Copy every line of the following data that includes the string "lines".

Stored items
--*--
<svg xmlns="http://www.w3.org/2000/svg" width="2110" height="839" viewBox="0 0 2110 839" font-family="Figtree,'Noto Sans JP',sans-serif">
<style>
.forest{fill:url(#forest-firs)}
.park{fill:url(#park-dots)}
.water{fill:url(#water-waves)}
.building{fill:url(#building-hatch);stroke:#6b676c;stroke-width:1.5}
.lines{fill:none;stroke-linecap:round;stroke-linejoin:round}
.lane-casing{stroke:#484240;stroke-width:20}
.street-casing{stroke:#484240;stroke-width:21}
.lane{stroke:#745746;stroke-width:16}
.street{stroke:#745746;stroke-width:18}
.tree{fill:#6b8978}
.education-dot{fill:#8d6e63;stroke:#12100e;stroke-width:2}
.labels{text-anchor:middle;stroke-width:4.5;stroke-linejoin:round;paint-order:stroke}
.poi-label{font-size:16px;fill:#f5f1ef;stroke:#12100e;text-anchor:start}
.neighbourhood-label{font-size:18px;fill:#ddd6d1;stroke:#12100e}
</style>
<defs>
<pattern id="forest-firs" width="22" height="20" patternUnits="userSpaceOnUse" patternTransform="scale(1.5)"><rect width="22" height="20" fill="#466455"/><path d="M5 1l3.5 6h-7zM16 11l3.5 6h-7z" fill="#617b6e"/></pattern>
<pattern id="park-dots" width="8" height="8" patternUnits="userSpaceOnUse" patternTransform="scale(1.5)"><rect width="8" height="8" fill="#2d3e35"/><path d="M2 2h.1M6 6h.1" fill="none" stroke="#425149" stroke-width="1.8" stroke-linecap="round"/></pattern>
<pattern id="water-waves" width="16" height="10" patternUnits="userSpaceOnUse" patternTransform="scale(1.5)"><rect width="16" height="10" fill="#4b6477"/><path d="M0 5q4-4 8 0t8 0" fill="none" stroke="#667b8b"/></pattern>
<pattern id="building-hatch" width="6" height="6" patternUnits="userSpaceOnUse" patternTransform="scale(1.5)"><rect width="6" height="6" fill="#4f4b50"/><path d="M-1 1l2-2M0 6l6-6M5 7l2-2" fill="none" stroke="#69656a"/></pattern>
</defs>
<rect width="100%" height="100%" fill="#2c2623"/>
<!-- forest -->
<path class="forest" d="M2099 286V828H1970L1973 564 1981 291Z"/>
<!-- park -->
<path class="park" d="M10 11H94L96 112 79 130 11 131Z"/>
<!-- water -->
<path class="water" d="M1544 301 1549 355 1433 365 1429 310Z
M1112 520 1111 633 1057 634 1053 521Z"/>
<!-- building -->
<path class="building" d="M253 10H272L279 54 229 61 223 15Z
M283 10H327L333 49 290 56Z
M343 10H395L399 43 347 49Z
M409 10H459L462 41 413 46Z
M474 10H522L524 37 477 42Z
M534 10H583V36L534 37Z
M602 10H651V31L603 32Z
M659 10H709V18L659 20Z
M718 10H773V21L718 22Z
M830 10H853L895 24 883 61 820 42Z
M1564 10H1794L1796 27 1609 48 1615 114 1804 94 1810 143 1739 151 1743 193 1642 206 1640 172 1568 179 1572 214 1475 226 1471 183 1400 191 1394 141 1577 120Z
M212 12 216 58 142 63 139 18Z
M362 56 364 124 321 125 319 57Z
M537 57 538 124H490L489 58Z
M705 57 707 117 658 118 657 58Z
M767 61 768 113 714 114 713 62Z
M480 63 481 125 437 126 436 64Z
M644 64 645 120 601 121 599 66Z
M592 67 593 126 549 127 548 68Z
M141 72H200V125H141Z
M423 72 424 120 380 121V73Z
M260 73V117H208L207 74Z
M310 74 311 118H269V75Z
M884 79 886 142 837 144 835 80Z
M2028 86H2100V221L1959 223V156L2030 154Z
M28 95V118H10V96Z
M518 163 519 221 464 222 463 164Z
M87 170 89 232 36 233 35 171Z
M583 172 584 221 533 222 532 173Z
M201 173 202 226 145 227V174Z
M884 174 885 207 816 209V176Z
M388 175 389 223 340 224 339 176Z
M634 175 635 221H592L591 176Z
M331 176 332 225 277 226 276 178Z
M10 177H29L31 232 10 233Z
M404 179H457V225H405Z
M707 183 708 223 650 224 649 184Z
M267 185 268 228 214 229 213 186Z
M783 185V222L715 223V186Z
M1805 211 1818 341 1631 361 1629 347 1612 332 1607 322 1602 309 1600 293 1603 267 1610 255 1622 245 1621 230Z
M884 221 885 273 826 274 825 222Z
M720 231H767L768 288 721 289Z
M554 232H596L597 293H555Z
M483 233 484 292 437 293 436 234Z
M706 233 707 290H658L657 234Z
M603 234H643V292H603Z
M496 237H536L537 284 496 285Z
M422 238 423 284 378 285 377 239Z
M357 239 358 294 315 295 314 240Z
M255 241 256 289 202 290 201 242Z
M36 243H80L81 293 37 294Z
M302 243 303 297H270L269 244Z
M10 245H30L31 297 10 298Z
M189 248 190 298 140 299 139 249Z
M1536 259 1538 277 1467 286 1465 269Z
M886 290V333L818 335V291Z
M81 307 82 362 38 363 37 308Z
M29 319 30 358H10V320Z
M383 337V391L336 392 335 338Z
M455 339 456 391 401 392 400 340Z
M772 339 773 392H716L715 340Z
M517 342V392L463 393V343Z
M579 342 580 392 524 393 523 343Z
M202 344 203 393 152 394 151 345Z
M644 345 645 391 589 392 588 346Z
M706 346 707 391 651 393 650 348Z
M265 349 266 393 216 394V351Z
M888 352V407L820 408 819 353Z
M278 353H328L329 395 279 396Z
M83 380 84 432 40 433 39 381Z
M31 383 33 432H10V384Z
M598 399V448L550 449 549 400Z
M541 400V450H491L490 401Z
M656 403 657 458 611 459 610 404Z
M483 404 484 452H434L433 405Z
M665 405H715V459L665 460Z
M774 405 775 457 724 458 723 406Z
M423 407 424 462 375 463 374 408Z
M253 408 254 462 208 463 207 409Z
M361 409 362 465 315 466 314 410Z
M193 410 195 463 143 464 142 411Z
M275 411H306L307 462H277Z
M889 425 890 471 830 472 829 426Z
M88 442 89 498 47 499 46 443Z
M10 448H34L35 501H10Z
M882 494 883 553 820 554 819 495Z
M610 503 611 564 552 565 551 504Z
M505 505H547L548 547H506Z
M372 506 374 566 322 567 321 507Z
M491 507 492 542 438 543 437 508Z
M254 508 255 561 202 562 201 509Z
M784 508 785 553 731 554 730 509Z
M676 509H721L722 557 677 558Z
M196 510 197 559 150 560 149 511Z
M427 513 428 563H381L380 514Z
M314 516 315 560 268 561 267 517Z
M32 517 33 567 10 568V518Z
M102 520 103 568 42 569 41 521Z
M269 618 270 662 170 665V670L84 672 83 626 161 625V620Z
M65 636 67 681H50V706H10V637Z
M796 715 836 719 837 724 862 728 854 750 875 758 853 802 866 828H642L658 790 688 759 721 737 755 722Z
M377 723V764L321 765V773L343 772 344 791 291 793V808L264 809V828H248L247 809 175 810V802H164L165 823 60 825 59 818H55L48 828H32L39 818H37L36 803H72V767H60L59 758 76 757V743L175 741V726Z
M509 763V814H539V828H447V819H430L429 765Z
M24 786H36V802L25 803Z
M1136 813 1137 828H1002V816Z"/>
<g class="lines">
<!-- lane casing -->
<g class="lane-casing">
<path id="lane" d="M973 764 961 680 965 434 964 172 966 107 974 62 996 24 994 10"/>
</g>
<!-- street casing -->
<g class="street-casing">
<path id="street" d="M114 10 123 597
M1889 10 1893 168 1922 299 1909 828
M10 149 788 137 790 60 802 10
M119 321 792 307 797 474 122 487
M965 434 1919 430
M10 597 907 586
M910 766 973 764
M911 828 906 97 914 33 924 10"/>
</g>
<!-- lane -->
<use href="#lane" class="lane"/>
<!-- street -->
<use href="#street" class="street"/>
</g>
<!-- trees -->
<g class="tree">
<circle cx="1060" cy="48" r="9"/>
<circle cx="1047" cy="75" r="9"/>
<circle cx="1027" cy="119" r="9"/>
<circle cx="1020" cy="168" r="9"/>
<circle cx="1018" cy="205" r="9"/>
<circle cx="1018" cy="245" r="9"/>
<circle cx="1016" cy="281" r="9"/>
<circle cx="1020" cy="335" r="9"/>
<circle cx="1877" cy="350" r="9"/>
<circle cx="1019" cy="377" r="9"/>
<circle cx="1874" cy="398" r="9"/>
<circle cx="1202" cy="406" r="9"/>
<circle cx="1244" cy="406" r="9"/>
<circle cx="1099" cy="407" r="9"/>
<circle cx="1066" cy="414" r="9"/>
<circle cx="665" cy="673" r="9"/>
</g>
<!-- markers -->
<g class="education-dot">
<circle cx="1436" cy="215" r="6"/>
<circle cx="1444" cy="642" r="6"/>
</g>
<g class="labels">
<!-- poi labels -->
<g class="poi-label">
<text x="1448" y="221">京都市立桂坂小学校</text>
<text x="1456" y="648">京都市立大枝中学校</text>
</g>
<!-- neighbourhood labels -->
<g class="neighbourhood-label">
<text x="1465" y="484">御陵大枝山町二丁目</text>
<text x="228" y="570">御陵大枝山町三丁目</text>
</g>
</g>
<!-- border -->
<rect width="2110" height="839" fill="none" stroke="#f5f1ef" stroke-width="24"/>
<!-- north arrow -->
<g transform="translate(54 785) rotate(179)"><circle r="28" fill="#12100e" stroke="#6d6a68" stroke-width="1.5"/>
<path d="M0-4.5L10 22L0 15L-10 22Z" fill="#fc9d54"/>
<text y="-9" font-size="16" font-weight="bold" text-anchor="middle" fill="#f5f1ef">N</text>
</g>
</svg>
--*--
* [REPLY TO THE TASK]
.lines{fill:none;stroke-linecap:round;stroke-linejoin:round}
<g class="lines">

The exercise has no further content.